Yeah Oregon is strange.  But on behalf of everyone living in the west, we appreciate you staying where you are.   I used to live in Idaho (60% public lands) and I would wander around the mountains and forests and think, "boy it sure is nice for all that population on the east coast to pay their taxes and buy me such a wonderful backyard to play in."  
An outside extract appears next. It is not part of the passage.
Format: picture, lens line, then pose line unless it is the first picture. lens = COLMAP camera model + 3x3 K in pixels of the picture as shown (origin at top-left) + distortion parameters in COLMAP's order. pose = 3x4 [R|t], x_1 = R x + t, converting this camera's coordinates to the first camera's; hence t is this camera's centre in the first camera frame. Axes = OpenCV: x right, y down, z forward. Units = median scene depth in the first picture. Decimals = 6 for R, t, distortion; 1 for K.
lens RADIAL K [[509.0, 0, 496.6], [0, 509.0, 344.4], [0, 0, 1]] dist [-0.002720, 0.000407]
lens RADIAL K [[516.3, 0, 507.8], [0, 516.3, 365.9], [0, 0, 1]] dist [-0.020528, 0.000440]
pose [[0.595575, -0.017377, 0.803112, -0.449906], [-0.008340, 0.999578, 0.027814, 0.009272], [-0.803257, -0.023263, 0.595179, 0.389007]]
As an update.  I fired up the sequoia last night.  Burns hot and fast.  But once the blaze dies down it has big coals.  I think the coal bed is mostly because I am burning such small pieces that they go all at once.  If it were a split, I think it would be very much like fir.  I kind of expected more popping and cracking like cedar, but it was pretty quiet.  I think there is about 2 cords there.  I am going to use some of the branches to make a box type rack for about a cord worth.  Then put the pieces in there.  the box will be nice looking and I will use this wood while I am able to tend the fire more.   I will put something bigger and harder on for the long burns.  I think two cords of this stuff is going to go pretty fast. 

Oh, It smells really nice too.  Woody, clean, fresh.  But not heavy fresh like pine, and not purfumish like cedar.  Just pleasant.  

t


----------



## basswidow (Oct 23, 2009)

You know I'm only kidding about the left coast.
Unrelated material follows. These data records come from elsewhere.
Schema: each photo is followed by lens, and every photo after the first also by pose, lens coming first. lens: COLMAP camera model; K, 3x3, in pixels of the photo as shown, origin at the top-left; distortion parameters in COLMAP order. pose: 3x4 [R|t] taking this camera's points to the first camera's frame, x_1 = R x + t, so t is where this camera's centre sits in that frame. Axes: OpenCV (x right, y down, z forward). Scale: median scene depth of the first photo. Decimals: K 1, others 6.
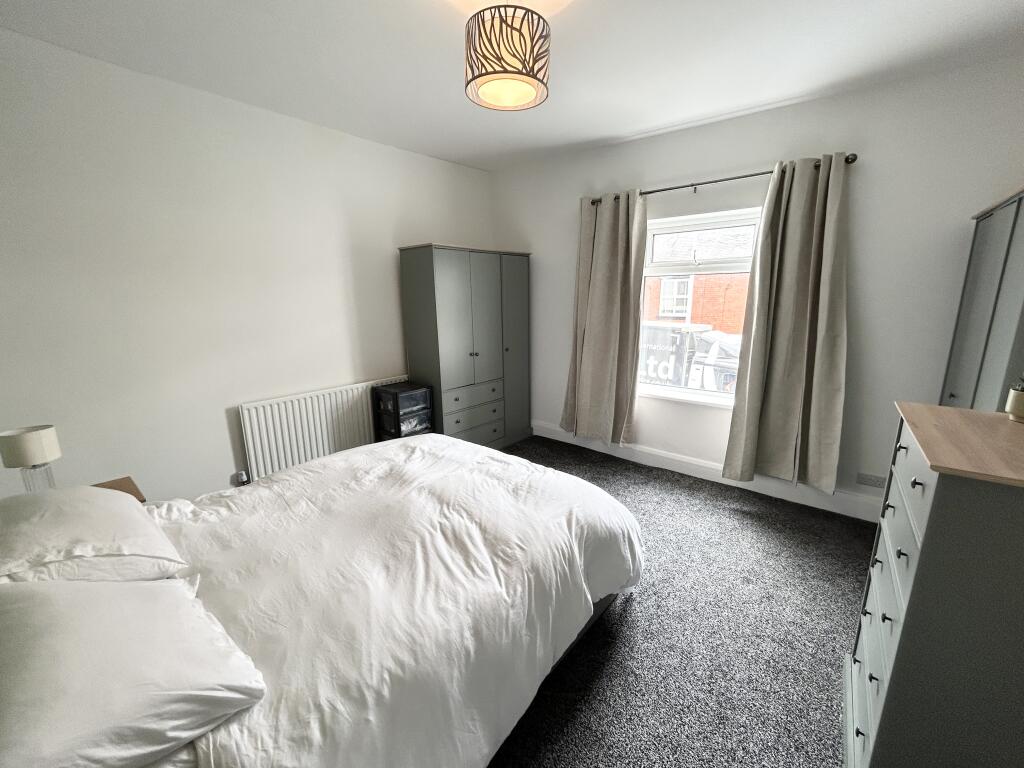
lens RADIAL K [[411.4, 0, 512.0], [0, 411.4, 384.0], [0, 0, 1]] dist [0.000240, 0.000290]
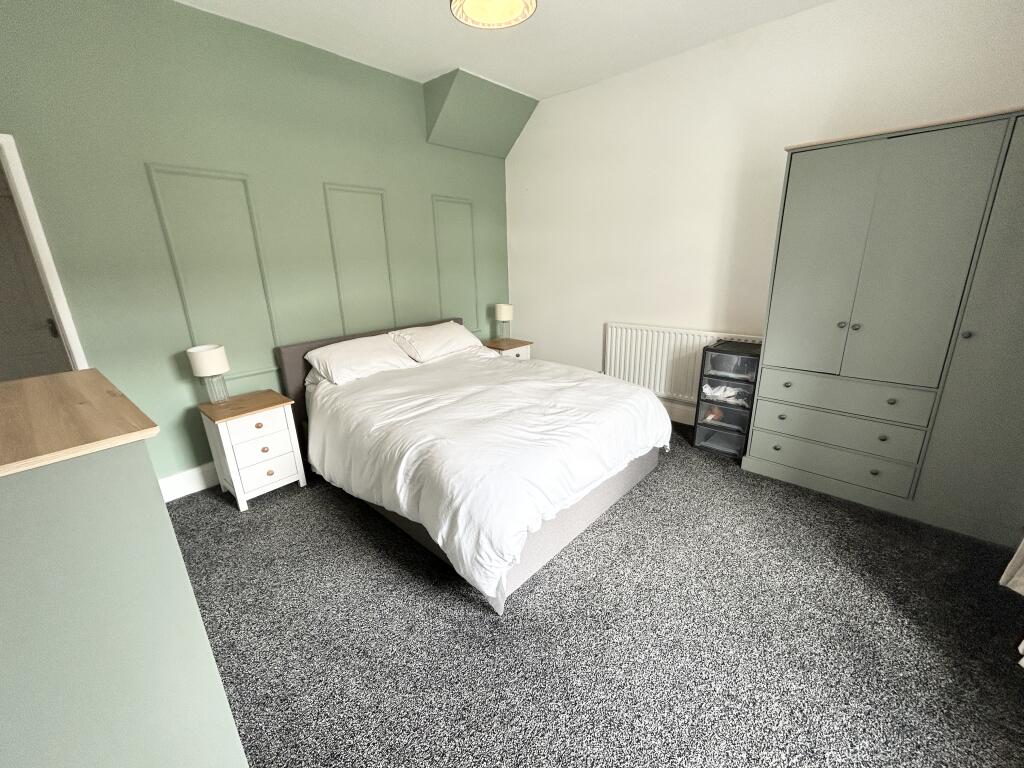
lens RADIAL K [[414.4, 0, 512.0], [0, 414.4, 384.0], [0, 0, 1]] dist [-0.002272, -0.000182]
pose [[-0.038777, 0.303183, -0.952143, 0.856162], [-0.186976, 0.933829, 0.304966, -0.140613], [0.981599, 0.189853, 0.020477, 0.873135]]
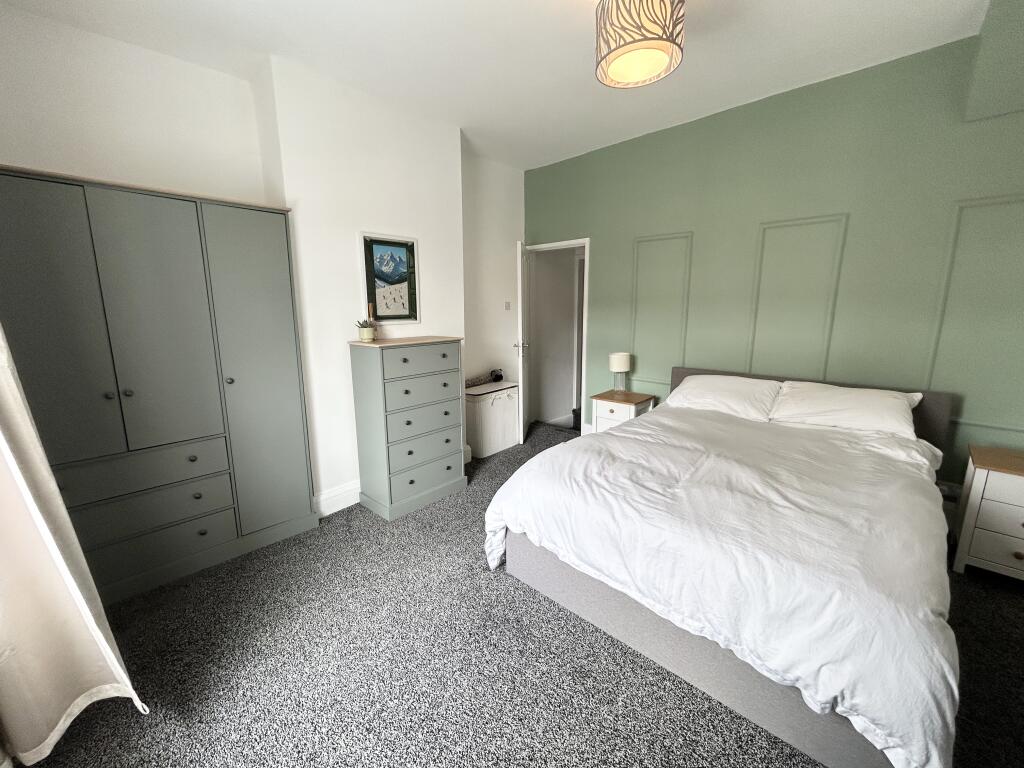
lens RADIAL K [[411.4, 0, 512.0], [0, 411.4, 384.0], [0, 0, 1]] dist [0.000240, 0.000290]
pose [[-0.997439, 0.003469, 0.071445, 0.164341], [0.031404, 0.918645, 0.393833, -0.295590], [-0.064266, 0.395068, -0.916401, 1.648352]]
I spent some time in Wyoming and I agree with your sentiments to keep things the way they are - without large populations moving into these natural areas.  
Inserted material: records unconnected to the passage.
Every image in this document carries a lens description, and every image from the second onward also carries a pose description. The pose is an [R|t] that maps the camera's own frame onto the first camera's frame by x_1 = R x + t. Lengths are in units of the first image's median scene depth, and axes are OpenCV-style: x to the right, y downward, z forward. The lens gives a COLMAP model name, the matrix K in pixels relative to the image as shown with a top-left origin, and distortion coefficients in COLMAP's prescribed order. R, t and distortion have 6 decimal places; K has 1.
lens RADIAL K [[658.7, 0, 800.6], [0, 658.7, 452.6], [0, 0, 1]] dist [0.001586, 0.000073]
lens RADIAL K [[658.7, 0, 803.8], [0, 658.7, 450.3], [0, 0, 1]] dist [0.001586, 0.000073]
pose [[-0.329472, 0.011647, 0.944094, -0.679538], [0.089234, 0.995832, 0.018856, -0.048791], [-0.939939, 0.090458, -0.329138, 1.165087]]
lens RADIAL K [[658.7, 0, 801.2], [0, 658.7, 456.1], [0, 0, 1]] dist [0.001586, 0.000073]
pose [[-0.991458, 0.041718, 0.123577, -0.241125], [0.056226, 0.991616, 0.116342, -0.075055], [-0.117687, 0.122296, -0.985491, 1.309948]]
That's good news on the burn.  Sounds like you have a nice source of firewood.


----------



## Nonprophet (Oct 23, 2009)

Oregon sucks.  Really.  I hate it here.  I wish I could move back east.  It rains all the time and there's no jobs.  Oregon sucks.  Really.


NP


----------



## prajna101 (Oct 23, 2009)

Nonprophet said:
			
		

> Oregon sucks.  Really.  I hate it here.  I wish I could move back east.  It rains all the time and there's no jobs.  Oregon sucks.  Really.
> 
> 
> NP




Perfect.  Keep telling them that!  They are right you know.  Oregon sucks.  What ever you do, don't come here.  The weather and job market are far better in Michigan.  You can move there if you like.  

Todd


----------